*** Opening of Material to process ***

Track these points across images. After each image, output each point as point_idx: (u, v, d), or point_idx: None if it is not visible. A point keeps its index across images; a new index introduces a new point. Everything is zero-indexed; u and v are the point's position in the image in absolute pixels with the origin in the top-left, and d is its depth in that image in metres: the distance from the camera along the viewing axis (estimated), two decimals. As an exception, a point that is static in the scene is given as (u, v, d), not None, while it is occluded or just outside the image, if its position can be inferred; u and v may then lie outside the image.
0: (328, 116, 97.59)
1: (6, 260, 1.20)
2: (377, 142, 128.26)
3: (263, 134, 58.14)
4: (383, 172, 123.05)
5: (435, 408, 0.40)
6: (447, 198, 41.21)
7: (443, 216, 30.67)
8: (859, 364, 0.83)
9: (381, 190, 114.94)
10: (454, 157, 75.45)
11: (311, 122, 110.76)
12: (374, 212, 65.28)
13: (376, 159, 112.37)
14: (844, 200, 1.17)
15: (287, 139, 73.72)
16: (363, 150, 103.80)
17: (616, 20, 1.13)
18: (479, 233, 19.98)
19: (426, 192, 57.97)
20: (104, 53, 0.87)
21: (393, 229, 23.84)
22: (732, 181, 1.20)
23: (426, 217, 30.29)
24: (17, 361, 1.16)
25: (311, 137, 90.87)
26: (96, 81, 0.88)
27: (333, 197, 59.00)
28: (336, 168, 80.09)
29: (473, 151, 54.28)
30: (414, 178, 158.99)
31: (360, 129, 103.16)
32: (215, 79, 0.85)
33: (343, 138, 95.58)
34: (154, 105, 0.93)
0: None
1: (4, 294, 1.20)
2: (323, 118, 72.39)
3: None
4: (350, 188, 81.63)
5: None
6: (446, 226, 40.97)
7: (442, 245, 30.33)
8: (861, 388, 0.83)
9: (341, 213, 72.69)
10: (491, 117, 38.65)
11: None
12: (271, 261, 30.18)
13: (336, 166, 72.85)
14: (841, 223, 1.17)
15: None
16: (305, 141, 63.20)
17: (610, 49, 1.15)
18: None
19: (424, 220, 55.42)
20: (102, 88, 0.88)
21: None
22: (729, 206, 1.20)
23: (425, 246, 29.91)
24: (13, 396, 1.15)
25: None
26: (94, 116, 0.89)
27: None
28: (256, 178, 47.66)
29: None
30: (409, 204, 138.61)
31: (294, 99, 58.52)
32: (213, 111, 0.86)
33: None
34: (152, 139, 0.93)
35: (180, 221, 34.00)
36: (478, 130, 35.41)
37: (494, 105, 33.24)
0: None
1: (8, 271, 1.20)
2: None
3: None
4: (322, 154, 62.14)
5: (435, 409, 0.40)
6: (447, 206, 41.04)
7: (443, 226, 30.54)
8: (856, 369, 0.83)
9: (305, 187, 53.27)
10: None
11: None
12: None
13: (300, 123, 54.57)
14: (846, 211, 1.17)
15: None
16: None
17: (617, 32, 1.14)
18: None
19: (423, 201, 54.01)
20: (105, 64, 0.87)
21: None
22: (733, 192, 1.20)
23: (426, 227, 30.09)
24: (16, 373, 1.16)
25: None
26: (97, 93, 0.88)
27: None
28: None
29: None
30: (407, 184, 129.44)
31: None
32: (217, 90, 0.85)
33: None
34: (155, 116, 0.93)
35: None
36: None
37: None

*** Close of Material to process ***
*** Opening of Material to process ***

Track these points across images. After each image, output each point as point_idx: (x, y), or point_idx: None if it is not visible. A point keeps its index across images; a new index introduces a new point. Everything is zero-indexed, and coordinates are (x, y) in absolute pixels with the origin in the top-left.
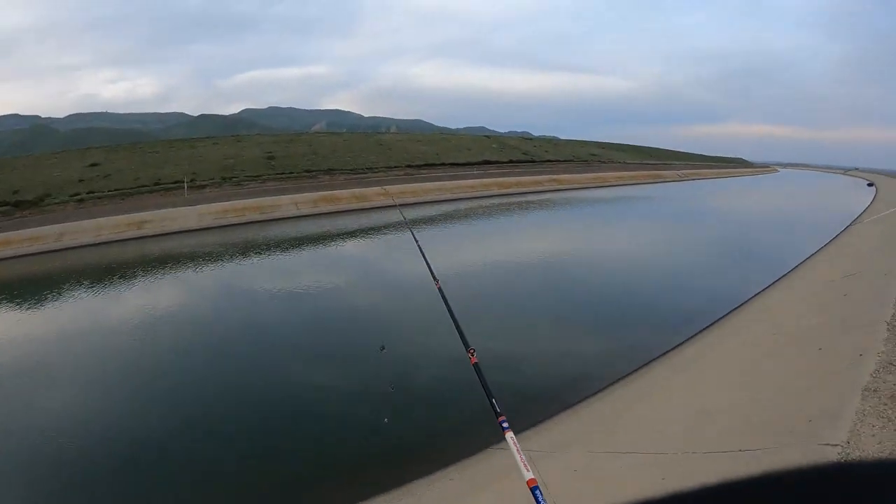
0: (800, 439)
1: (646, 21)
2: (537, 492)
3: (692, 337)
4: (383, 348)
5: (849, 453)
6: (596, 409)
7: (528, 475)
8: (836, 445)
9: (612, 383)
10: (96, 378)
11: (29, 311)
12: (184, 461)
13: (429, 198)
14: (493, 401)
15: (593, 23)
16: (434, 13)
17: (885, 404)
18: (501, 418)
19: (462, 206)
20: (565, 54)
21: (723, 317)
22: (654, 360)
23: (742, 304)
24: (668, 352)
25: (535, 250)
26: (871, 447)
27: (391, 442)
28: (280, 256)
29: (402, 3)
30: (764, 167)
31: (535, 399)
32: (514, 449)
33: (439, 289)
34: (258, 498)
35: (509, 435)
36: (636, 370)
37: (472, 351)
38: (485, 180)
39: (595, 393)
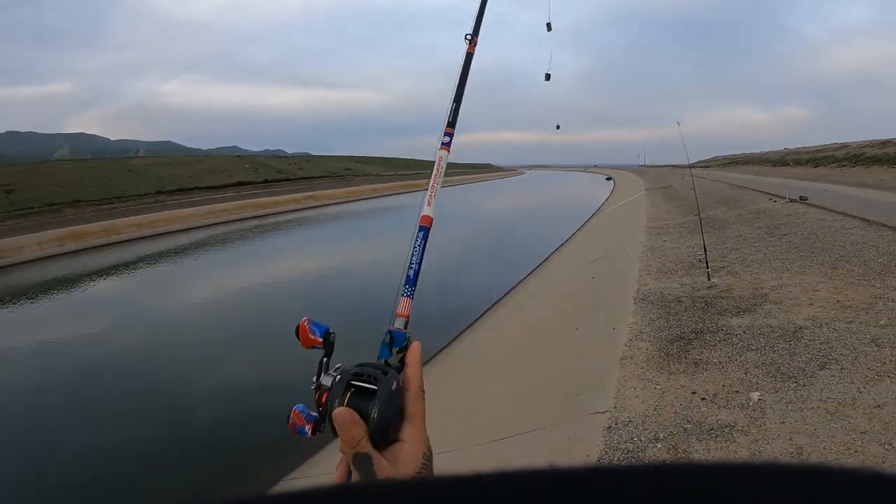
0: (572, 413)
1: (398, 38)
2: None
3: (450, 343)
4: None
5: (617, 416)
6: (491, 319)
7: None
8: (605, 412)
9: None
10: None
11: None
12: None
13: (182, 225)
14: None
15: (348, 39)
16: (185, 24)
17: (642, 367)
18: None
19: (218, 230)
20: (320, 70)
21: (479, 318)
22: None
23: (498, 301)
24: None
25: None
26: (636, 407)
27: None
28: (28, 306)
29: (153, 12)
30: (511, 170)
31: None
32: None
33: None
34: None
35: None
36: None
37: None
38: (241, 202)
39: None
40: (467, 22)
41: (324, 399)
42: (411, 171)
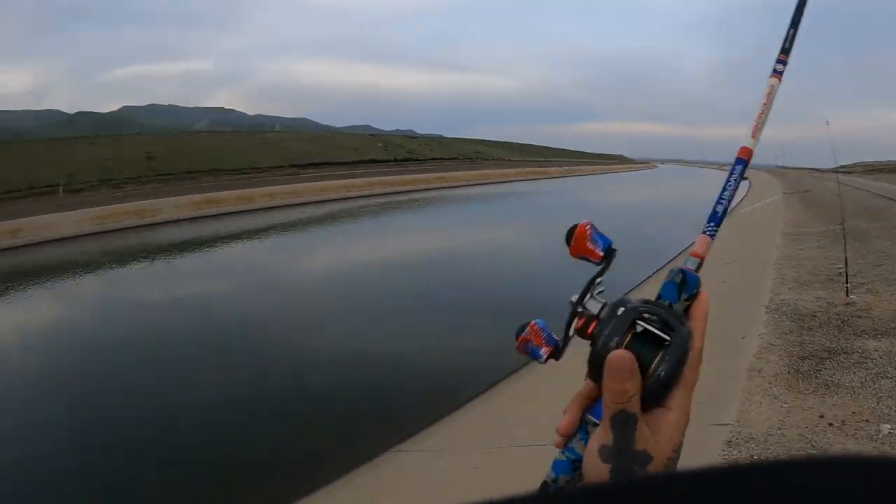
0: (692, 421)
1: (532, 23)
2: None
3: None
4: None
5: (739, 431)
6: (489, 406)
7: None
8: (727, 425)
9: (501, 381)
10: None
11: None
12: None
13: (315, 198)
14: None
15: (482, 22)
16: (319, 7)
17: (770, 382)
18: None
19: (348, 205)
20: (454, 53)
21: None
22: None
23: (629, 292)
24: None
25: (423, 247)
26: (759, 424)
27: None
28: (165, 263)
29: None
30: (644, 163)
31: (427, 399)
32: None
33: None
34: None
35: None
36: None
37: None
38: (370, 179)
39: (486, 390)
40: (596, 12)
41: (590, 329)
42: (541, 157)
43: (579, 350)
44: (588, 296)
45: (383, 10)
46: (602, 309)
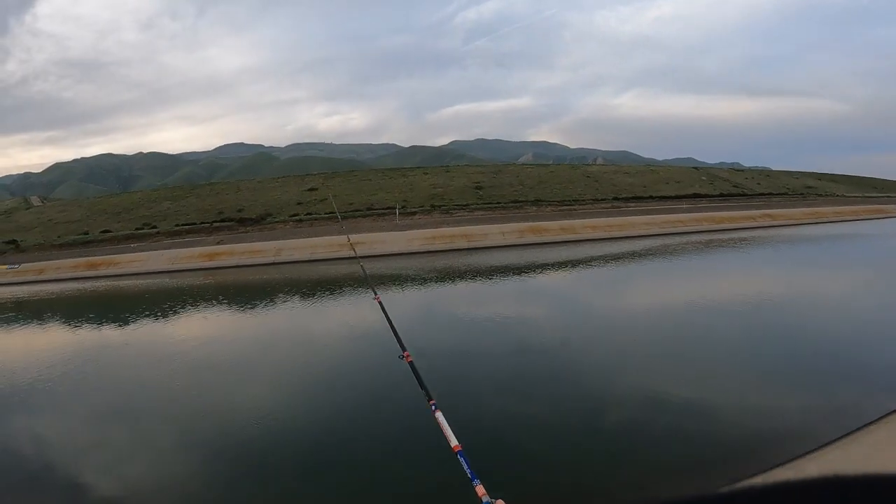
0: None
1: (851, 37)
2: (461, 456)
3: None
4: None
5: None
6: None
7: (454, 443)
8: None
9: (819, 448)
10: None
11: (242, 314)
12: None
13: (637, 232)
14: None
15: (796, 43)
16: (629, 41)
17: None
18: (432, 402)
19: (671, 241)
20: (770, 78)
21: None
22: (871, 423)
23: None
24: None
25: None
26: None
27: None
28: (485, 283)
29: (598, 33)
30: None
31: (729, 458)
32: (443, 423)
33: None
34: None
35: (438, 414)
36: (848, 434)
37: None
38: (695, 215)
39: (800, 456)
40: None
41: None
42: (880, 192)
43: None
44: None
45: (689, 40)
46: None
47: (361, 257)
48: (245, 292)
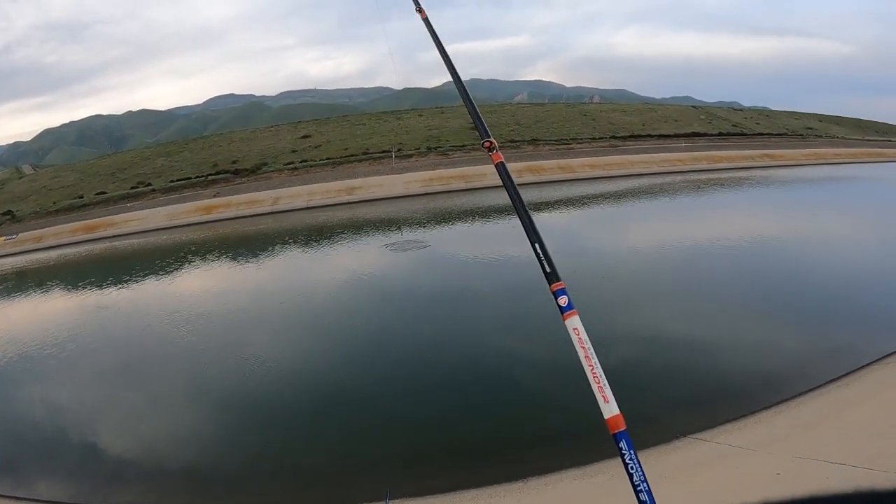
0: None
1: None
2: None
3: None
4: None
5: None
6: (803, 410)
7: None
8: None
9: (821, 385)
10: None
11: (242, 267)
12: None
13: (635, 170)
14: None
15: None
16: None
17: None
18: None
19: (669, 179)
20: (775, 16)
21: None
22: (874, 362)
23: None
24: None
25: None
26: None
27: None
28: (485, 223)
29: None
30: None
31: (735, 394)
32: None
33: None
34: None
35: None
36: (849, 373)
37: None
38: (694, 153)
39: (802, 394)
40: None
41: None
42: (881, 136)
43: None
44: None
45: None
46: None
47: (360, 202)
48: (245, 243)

*** Close of Material to process ***

## Work item
The required answer is the run of lines above, starting at the line with "7: (443, 216, 30.67)" and ending at the line with "27: (333, 197, 59.00)", reproduced exactly with both ends.

## Task solution
7: (443, 216, 30.67)
8: (859, 364, 0.83)
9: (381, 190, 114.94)
10: (454, 157, 75.45)
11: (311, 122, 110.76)
12: (374, 212, 65.28)
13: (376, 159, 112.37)
14: (844, 200, 1.17)
15: (287, 139, 73.72)
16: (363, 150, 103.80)
17: (616, 20, 1.13)
18: (479, 233, 19.98)
19: (426, 192, 57.97)
20: (104, 53, 0.87)
21: (393, 229, 23.84)
22: (732, 181, 1.20)
23: (426, 217, 30.29)
24: (17, 361, 1.16)
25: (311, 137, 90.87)
26: (96, 81, 0.88)
27: (333, 197, 59.00)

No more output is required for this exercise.